The 25-year-old was killed on Feb. 23, 2020.

Jury selection begins Monday for the three Georgia men accused in the death of Ahmaud Arbery, more than a year and a half after he was shot dead while jogging through a neighborhood near his home.

Arbery’s mother, Wanda Cooper-Jones, has long maintained that her son was targeted and killed by the three men, who are white, because of his race.

"I do think that Ahmaud was murdered because he was Black," she said in an interview with CBS This Morning. "He was jogging through a predominantly White neighborhood and he was targeted."

Greg and Travis McMichael, a white father and son, allegedly armed themselves and pursued Arbery, 25, in a pickup truck after seeing him running in their neighborhood outside of Brunswick, Georgia on February 23, 2020. 
Following behind, neighbor William “Roddie” Bryan recorded the incident, taking cellphone video of Travis McMichael shooting Arbery at close range with a shotgun. The pair said they believed Arbery was a burglar.

RELATED: Department Of Justice Indicts Ahmaud Arbery Killers On Hate Crime, Kidnapping Charges

"Everyone that has watched the video simply says that Ahmaud was not doing anything wrong," Cooper-Jones said. 

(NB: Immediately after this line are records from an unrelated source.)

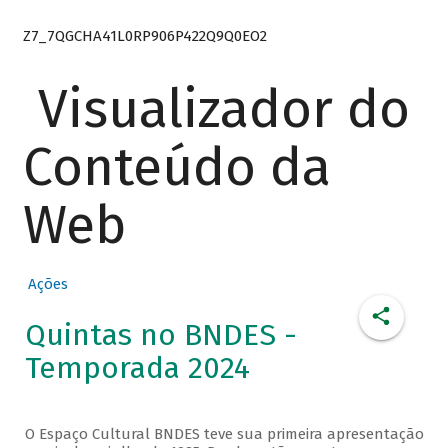
Z7_7QGCHA41L0RP906P422Q9Q0EO2
Visualizador do
Conteúdo da
Web
Ações
Quintas no BNDES -
Temporada 2024
O Espaço Cultural BNDES teve sua primeira apresentação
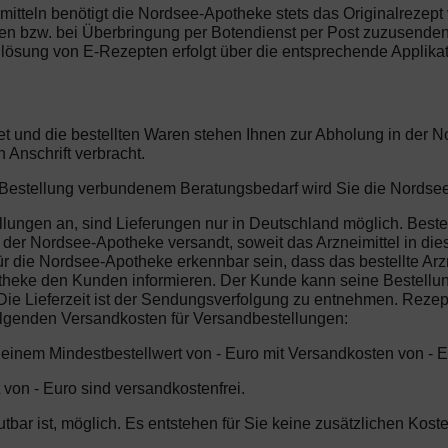
imitteln benötigt die Nordsee-Apotheke stets das Originalrezept
gen bzw. bei Überbringung per Botendienst per Post zuzusenden.
lösung von E-Rezepten erfolgt über die entsprechende Applikat
tet und die bestellten Waren stehen Ihnen zur Abholung in der
Anschrift verbracht.
er Bestellung verbundenem Beratungsbedarf wird Sie die Nordse
lungen an, sind Lieferungen nur in Deutschland möglich. Bestel
er Nordsee-Apotheke versandt, soweit das Arzneimittel in dieser
r die Nordsee-Apotheke erkennbar sein, dass das bestellte Arzn
heke den Kunden informieren. Der Kunde kann seine Bestellung
ie Lieferzeit ist der Sendungsverfolgung zu entnehmen. Rezeptp
folgenden Versandkosten für Versandbestellungen:
b einem Mindestbestellwert von - Euro mit Versandkosten von - E
 von - Euro sind versandkostenfrei.
mutbar ist, möglich. Es entstehen für Sie keine zusätzlichen Ko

When asked if she believes an impartial jury can be selected in the three men’s trial, Cooper-Jones admitted she is concerned. 

"I have my concerns, being that the jurors will be picked from this community," she said. "There has been lots of miscommunication in the beginning on what happened on that day, but I'm hopeful that we'll get the right people in the right place to make the right decision."

Immediately following the shooting, the McMichaels and Bryan remained free and were not charged until the Georgia Bureau of Investigation took over the case. In May 2020, all three were charged with murder and will face trial beginning Feb. 7, 2022.

Additionally, all three men have been indicted on federal hate crime and attempted kidnapping charges.

Cooper-Jones’ attorney Lee Merritt said the jury "should reflect the diversity of the Brunswick community near where this crime happened."

"Just because you've heard about this case, just because you've developed an opinion of the case, doesn't mean that you can't set that opinion aside and say, 'I can be fair.' And that's the legal standard," he said. 

According to CBS News, jury selection could take more than two weeks as 1,000 people were summoned.